Lawyers for Mr Dunn's parents, Charlotte Charles and Tim Dunn, have argued that Sacoolas never had "relevant immunity".
They claim the Foreign, Commonwealth and Development Office (FCDO) wrongly decided Sacoolas had immunity and unlawfully obstructed the police investigation by keeping officers "in the dark".
The 43-year-old was charged with causing death by dangerous driving last December, but extradition efforts have been rejected by the US Department of State.
The legal argument at the High Court revolves around a secret agreement between the UK and the US made in 1995 over immunity for staff at RAF Croughton.
The immunity was only for work duties and not for "acts performed outside" of those. It also did not say anything about the immunity for relatives of staff.

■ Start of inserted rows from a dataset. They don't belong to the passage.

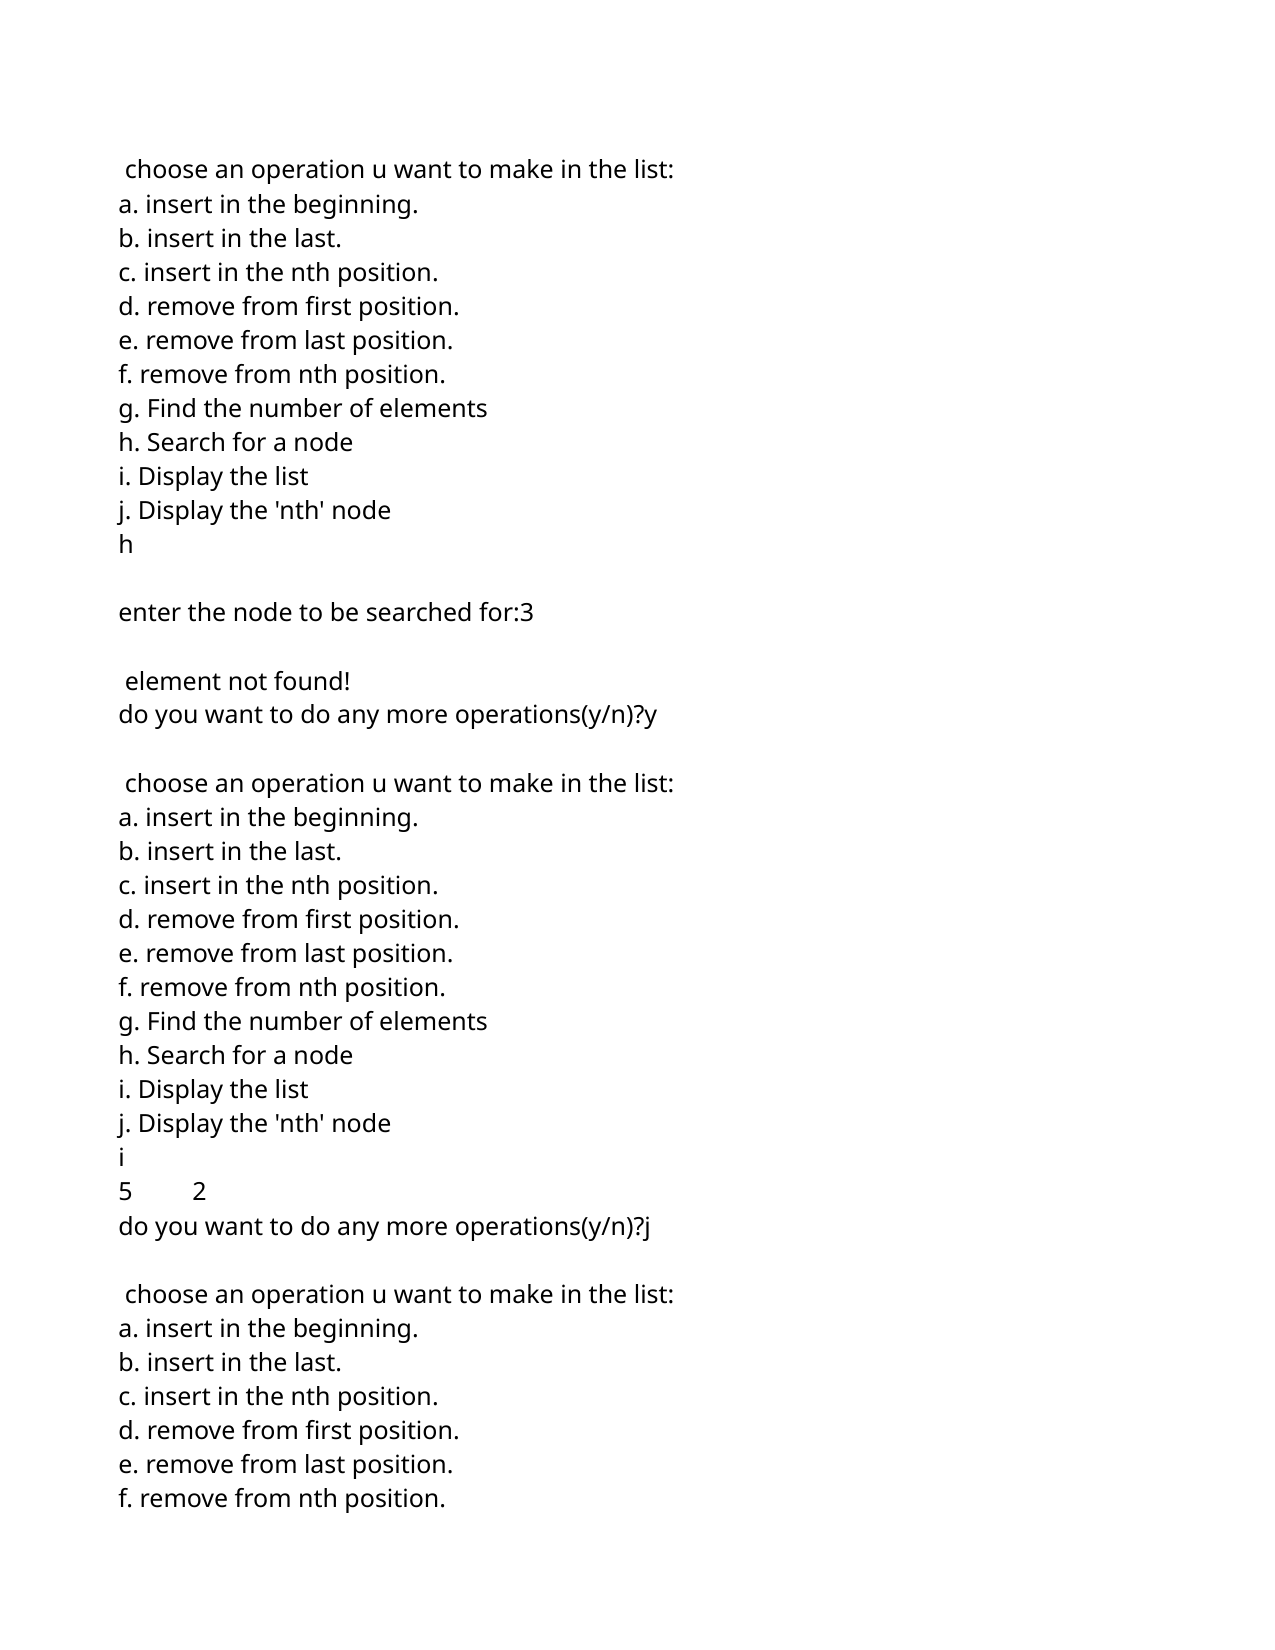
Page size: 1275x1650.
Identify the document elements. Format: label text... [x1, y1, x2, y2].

text c. insert in the nth position. [118, 254, 1157, 288]
text a. insert in the beginning. [118, 799, 1157, 833]
text b. insert in the last. [118, 833, 1157, 867]
text enter the node to be searched for:3 [118, 595, 1157, 629]
text element not found! [118, 663, 1157, 697]
text do you want to do any more operations(y/n)?j [118, 1208, 1157, 1242]
text g. Find the number of elements [118, 391, 1157, 425]
text 5 2 [118, 1174, 1157, 1208]
text c. insert in the nth position. [118, 867, 1157, 902]
text a. insert in the beginning. [118, 186, 1157, 220]
text h [118, 527, 1157, 561]
text do you want to do any more operations(y/n)?y [118, 697, 1157, 731]
text i [118, 1140, 1157, 1174]
text f. remove from nth position. [118, 357, 1157, 391]
text b. insert in the last. [118, 220, 1157, 254]
text e. remove from last position. [118, 1447, 1157, 1481]
text d. remove from first position. [118, 902, 1157, 936]
text choose an operation u want to make in the list: [118, 1276, 1157, 1310]
text j. Display the 'nth' node [118, 493, 1157, 527]
text c. insert in the nth position. [118, 1378, 1157, 1412]
text d. remove from first position. [118, 1412, 1157, 1447]
text i. Display the list [118, 1072, 1157, 1106]
text h. Search for a node [118, 425, 1157, 459]
text f. remove from nth position. [118, 970, 1157, 1004]
text b. insert in the last. [118, 1344, 1157, 1378]
text choose an operation u want to make in the list: [118, 765, 1157, 799]
text e. remove from last position. [118, 322, 1157, 357]
text g. Find the number of elements [118, 1004, 1157, 1038]
text choose an operation u want to make in the list: [118, 152, 1157, 186]
text a. insert in the beginning. [118, 1310, 1157, 1344]
text h. Search for a node [118, 1038, 1157, 1072]
text f. remove from nth position. [118, 1481, 1157, 1515]
text j. Display the 'nth' node [118, 1106, 1157, 1140]
text i. Display the list [118, 459, 1157, 493]
text e. remove from last position. [118, 936, 1157, 970]
text d. remove from first position. [118, 288, 1157, 322]
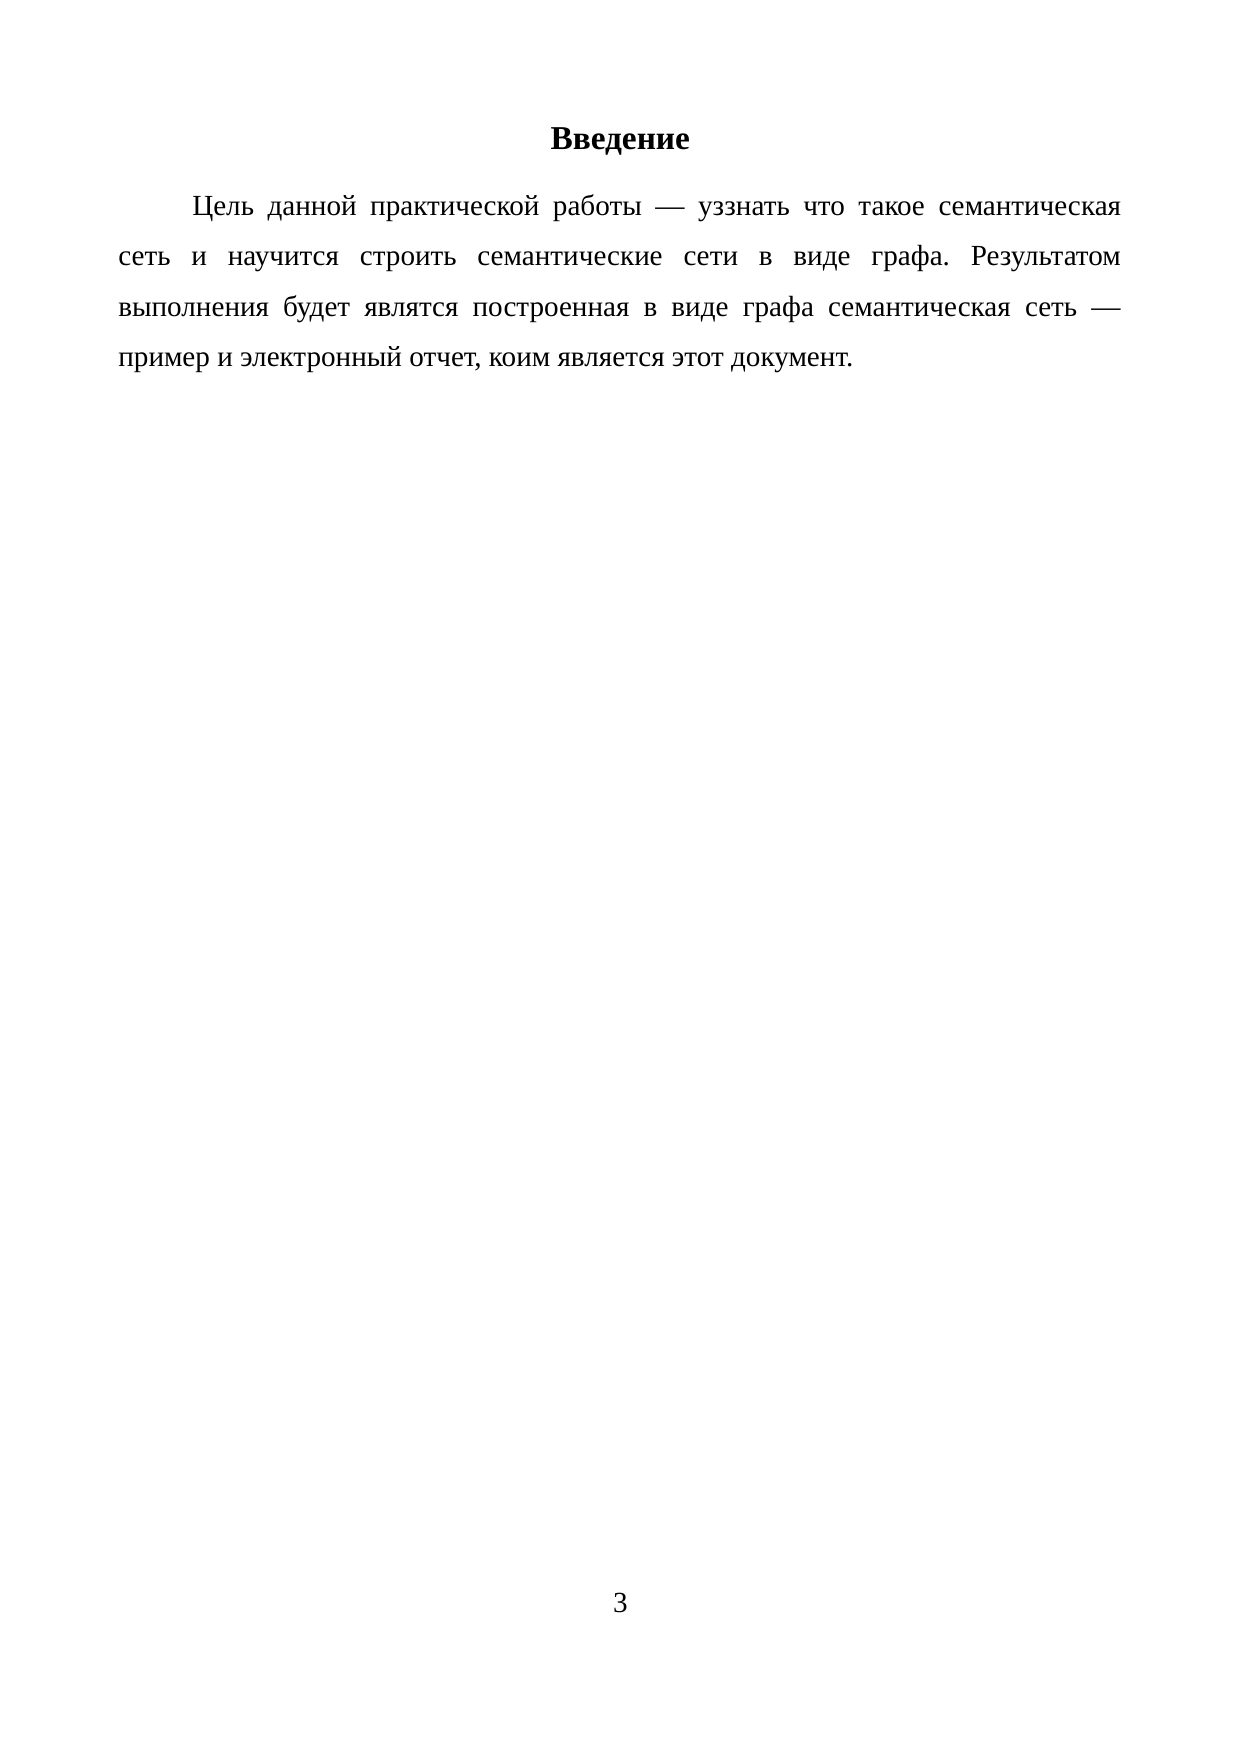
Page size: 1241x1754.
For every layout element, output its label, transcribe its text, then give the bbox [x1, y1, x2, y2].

The FCDO said that any waiver of immunity only, therefore, applied to staff at the base and not their family, arguing Sacoolas was entitled to it.
Geoffrey Robertson QC, representing Mr Dunn's parents, said the FCDO "tacitly accepted the Sacoolas family's departure from the UK".
He read out a text message sent to a US embassy official one day before Sacoolas and her family left the UK.
It read: "I think that now the decision has been taken not to waive (immunity), there's not much mileage in us asking you to keep the family here.
"It's obviously not us approving of their departure but I think you should be able to put them on the next flight out."
The FCDO maintained that Sacoolas automatically had diplomatic immunity and that they did not obstruct the police investigation as a waiver had been requested to lift the immunity.
The remote hearing before Lord Justice Flaux and Mr Justice Saini is expected to last two days.